On January 25, the ECON Committee held a structured dialogue with Mairead McGuinness, Commissioner for Financial Services, Financial Stability and Capital Markets Union. The last time McGuinness had a meeting with the ECON Committee was back in October in occasion of her hearings.
This time, in a more relaxed atmosphere, the Commissioner took the opportunity to thank the Committee for having concluded trilogues on the Capital Markets Recovery Package and encouraged to approve the Package in Plenary.
She then explained that the Commission’s main objective for 2021 is to ensure an open, strong and resilient economic and financial system, based on solid market infrastructures, which means completing the Banking Union and developing the Capital Markets Union. The Commission’s work on the Capital Markets Union will see a legislative proposal on an investment protection and facilitation framework for the EU and will also propose the creation of a single access point for investors for seamless access to financial and sustainability-related company information. The Commission also plans to review the rules on European Long-Term Investment Funds to support non-bank financing for SMEs and long-term investment in infrastructure. A proposal to review the MIFID II and MIFIR rules governing the market structure for securities trading in the EU following Brexit is also planned. Moreover, the European Deposit Insurance Scheme is seen as an essential part in completing the Banking Union.
McGuinness reminded MEPs that in December the Commission presented the strategy on Non-Performing Loans and urged to progress in the negotiations on the two legislative proposals on NPLs relating to Secondary Markets.
On Sustainable Finance, the Commissioner announced that the Commission will present a Renewed Sustainable Finance Strategy, a review of the non-financial reporting directive, and present an EU Green Bond Standard. The institution will also work on the next steps for the EU Taxonomy.
On digital finance, McGuinness stressed the importance of ECON’s work on both legislative proposals on crypto-assets and operational resilience presented last autumn in order to have co-legislators to reach agreement as soon as possible.
Regarding anti-money laundering, the Commission will present ambitious proposals to reinforce the integrity of the financial system – proposing a single rulebook and a new EU AML Authority, with direct AML supervisory competence over the most-risky financial institutions.
Lastly, McGuinness announced that the EU and the UK agreed to reach a Memorandum of Understanding on Financial Services by March 2021 and that the framework envisaged would be similar to the one with the USA: a voluntary structure to compare regulatory initiatives, exchange views on international developments, and discuss equivalence-related issues.

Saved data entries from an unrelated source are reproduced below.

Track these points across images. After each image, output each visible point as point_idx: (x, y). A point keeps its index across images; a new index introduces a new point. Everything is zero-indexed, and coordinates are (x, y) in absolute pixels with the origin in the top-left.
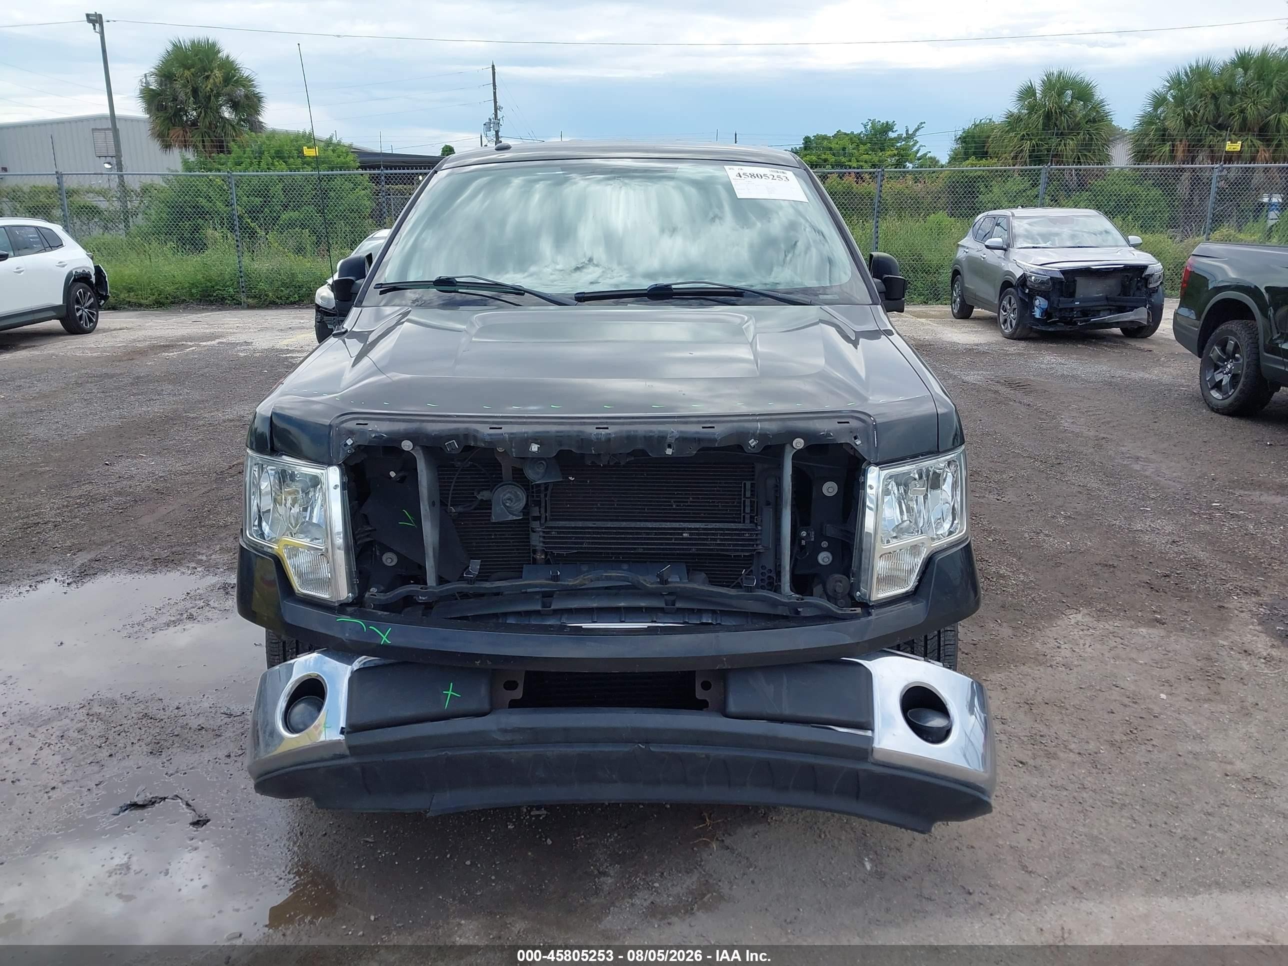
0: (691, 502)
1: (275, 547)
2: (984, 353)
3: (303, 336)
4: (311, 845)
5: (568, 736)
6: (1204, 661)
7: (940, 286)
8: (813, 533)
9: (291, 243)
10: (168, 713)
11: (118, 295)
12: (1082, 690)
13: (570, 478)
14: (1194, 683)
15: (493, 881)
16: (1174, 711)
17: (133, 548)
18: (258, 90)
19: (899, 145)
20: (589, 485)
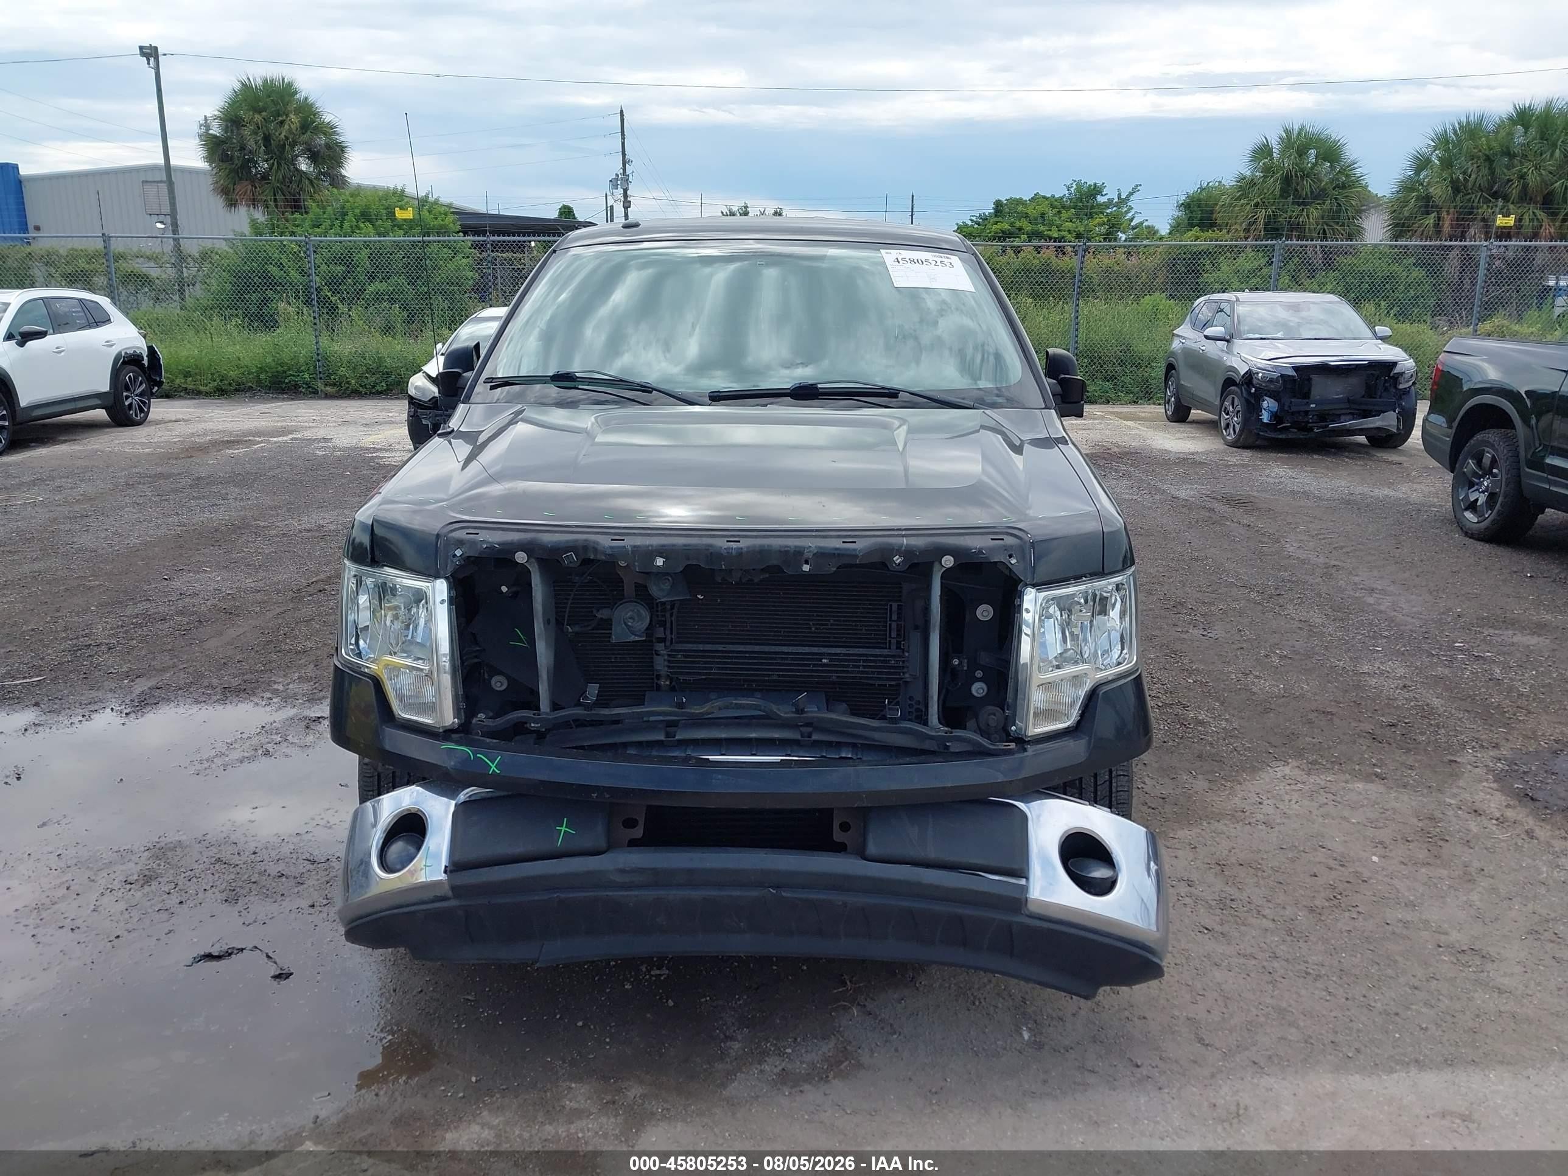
0: (832, 625)
1: (374, 666)
2: (1201, 463)
3: (392, 432)
4: (405, 1002)
5: (692, 878)
6: (1426, 821)
7: (1153, 382)
8: (966, 661)
9: (379, 320)
10: (244, 858)
11: (173, 381)
12: (1283, 851)
13: (699, 596)
14: (1412, 846)
15: (608, 1043)
16: (1386, 876)
17: (199, 676)
18: (342, 139)
19: (1109, 211)
20: (719, 605)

The presentation was followed by questions by MEPs which addressed different issues, such as how to get rid of insolvency laws (Isabel Benjumea, EPP, Spain) to which McGuinness explained that different insolvencies across the EU are linked to the Recovery and Resilience Facility (RRF), this is why progress in the RRF will help to make progress also in the CMU.
Other issues such as how to improve the CMU on philanthropy and the possible overlap on the draft legislative acts on the digital package were raised by MEPs.